Project 1

Project 1 is about a single cell sequencing project of zebrafish retina. Photoreceptors were damaged with MNU and the response was investigated with help of transgenic fish that contained contstruct with a non-coding element (careg) regulating attached to a EGFP transcript, that can be used as regenerative activation marker. For single-cell transcriptomics analysis, cell suspensions were created from retinal cells, and processed with the 10x 3’ kit.

Available data

Data has been downloaded and prepared for you from GEO GSE202212. The format is .h5, and contains the count matrices after running cellranger. To create the count tables, the EGFP sequence was added to the reference genome. The gene name of EGFP is GFPx.

In order to download the data, run:

wget thedata.tar.gz
tar -xzcvf thedata.tar.gz

After extracting, you see that there are eight files with count matrices:

GSM6106352_ctrl1_filtered_feature_bc_matrix.h5
GSM6106353_ctrl2_filtered_feature_bc_matrix.h5
GSM6106354_3dp1_filtered_feature_bc_matrix.h5
GSM6106355_3dp2_filtered_feature_bc_matrix.h5
GSM6106356_7dp1_filtered_feature_bc_matrix.h5
GSM6106357_7dp2_filtered_feature_bc_matrix.h5
GSM6106358_10dp1_filtered_feature_bc_matrix.h5
GSM6106359_10dp2_filtered_feature_bc_matrix.h5

Showing us that we have two replicates per treatment, and four treatments:

  • ctrl: controls
  • 3dp: 3 days post injury
  • 7dp: 7 days post injury
  • 10dp: 10 days post injury

Use the following code to read the h5 files in R, and create a combined Seurat object:

library(Seurat)
library(stringr)
# get a list of file names
h5_files <- list.files("data/project1/GSE202212_RAW/", full.names = TRUE)

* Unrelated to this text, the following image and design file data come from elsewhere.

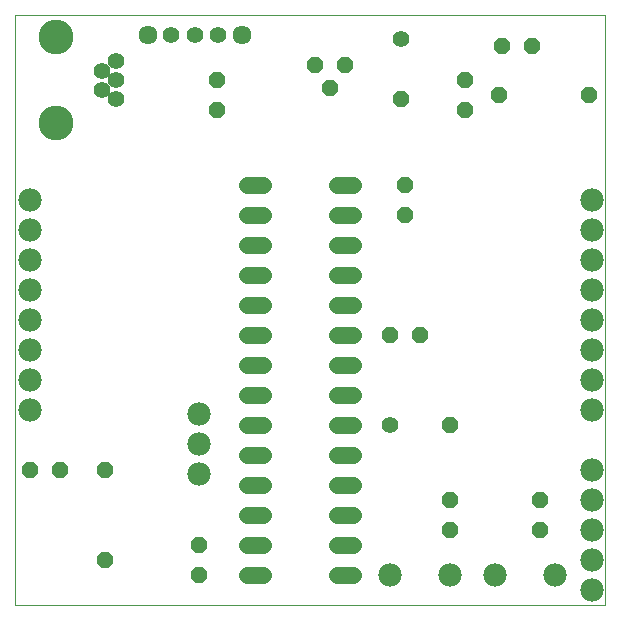
<source format=gts>
G75*
%MOIN*%
%OFA0B0*%
%FSLAX25Y25*%
%IPPOS*%
%LPD*%
%AMOC8*
5,1,8,0,0,1.08239X$1,22.5*
%
%ADD10C,0.00000*%
%ADD11OC8,0.05600*%
%ADD12C,0.05600*%
%ADD13C,0.05550*%
%ADD14C,0.11620*%
%ADD15C,0.07800*%
%ADD16C,0.05600*%
%ADD17C,0.06337*%
D10*
X0005060Y0001800D02*
X0005060Y0198650D01*
X0201910Y0198650D01*
X0201910Y0001800D01*
X0005060Y0001800D01*
D11*
X0035060Y0016800D03*
X0035060Y0046800D03*
X0020060Y0046800D03*
X0010060Y0046800D03*
X0066310Y0021800D03*
X0066310Y0011800D03*
X0130060Y0091800D03*
X0140060Y0091800D03*
X0150060Y0061800D03*
X0150060Y0036800D03*
X0150060Y0026800D03*
X0180060Y0026800D03*
X0180060Y0036800D03*
X0135060Y0131800D03*
X0135060Y0141800D03*
X0155060Y0166800D03*
X0155060Y0176800D03*
X0166310Y0171800D03*
X0167560Y0188050D03*
X0177560Y0188050D03*
X0196310Y0171800D03*
X0133810Y0170550D03*
X0115060Y0181800D03*
X0110060Y0174300D03*
X0105060Y0181800D03*
X0072560Y0176800D03*
X0072560Y0166800D03*
D12*
X0133810Y0190550D03*
X0130060Y0061800D03*
D13*
X0038889Y0170501D03*
X0034164Y0173650D03*
X0038889Y0176800D03*
X0034164Y0179950D03*
X0038889Y0183099D03*
X0057186Y0191800D03*
X0065060Y0191800D03*
X0072934Y0191800D03*
D14*
X0018810Y0191170D03*
X0018810Y0162430D03*
D15*
X0010060Y0136800D03*
X0010060Y0126800D03*
X0010060Y0116800D03*
X0010060Y0106800D03*
X0010060Y0096800D03*
X0010060Y0086800D03*
X0010060Y0076800D03*
X0010060Y0066800D03*
X0066310Y0065550D03*
X0066310Y0055550D03*
X0066310Y0045550D03*
X0130060Y0011800D03*
X0150060Y0011800D03*
X0165060Y0011800D03*
X0185060Y0011800D03*
X0197560Y0006800D03*
X0197560Y0016800D03*
X0197560Y0026800D03*
X0197560Y0036800D03*
X0197560Y0046800D03*
X0197560Y0066800D03*
X0197560Y0076800D03*
X0197560Y0086800D03*
X0197560Y0096800D03*
X0197560Y0106800D03*
X0197560Y0116800D03*
X0197560Y0126800D03*
X0197560Y0136800D03*
D16*
X0117660Y0131800D02*
X0112460Y0131800D01*
X0112460Y0121800D02*
X0117660Y0121800D01*
X0117660Y0111800D02*
X0112460Y0111800D01*
X0112460Y0101800D02*
X0117660Y0101800D01*
X0117660Y0091800D02*
X0112460Y0091800D01*
X0112460Y0081800D02*
X0117660Y0081800D01*
X0117660Y0071800D02*
X0112460Y0071800D01*
X0112460Y0061800D02*
X0117660Y0061800D01*
X0117660Y0051800D02*
X0112460Y0051800D01*
X0112460Y0041800D02*
X0117660Y0041800D01*
X0117660Y0031800D02*
X0112460Y0031800D01*
X0112460Y0021800D02*
X0117660Y0021800D01*
X0117660Y0011800D02*
X0112460Y0011800D01*
X0087660Y0011800D02*
X0082460Y0011800D01*
X0082460Y0021800D02*
X0087660Y0021800D01*
X0087660Y0031800D02*
X0082460Y0031800D01*
X0082460Y0041800D02*
X0087660Y0041800D01*
X0087660Y0051800D02*
X0082460Y0051800D01*
X0082460Y0061800D02*
X0087660Y0061800D01*
X0087660Y0071800D02*
X0082460Y0071800D01*
X0082460Y0081800D02*
X0087660Y0081800D01*
X0087660Y0091800D02*
X0082460Y0091800D01*
X0082460Y0101800D02*
X0087660Y0101800D01*
X0087660Y0111800D02*
X0082460Y0111800D01*
X0082460Y0121800D02*
X0087660Y0121800D01*
X0087660Y0131800D02*
X0082460Y0131800D01*
X0082460Y0141800D02*
X0087660Y0141800D01*
X0112460Y0141800D02*
X0117660Y0141800D01*
D17*
X0080808Y0191800D03*
X0049312Y0191800D03*
M02*

</source>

# create a list of seurat objects
seu_list <- lapply(h5_files,
  function(x) {
    # extract the sample name from the file name
    sample_id <- basename(x) |> word(2, sep = "_")
    
    # read the h5 files as sparse matrix and convert it to a seurat object
    Read10X_h5(x, use.names = TRUE, unique.features = TRUE) |> 
      CreateSeuratObject(project = sample_id) 
  }
)

# name the list according to the treatment name
names(seu_list) <- basename(h5_files) |> word(2, sep = "_")

# merge the seurat objects and join the assay layers
seu <- merge(seu_list[[1]], y = seu_list[2:length(seu_list)],
             add.cell.ids = names(seu_list),
             project = "zebra") |>
  JoinLayers()
Project exercise

with this dataset, go through the steps we have performed during the course, and try to reproduce the results provided in the paper. Pay specific attention to quality control, clustering and annotation.

Tips

  • For mitochondrial genes, ribosomol genes and hemoglobin genes you can use the following patterns: "^mt-", "^rp[sl]" and "^hb[^(p)]".
  • Work iterative; meaning that based on results of an analyis, adjust the previous analysis. For example, if clustering is not according to cell types, try to adjust the number of components or the resolution.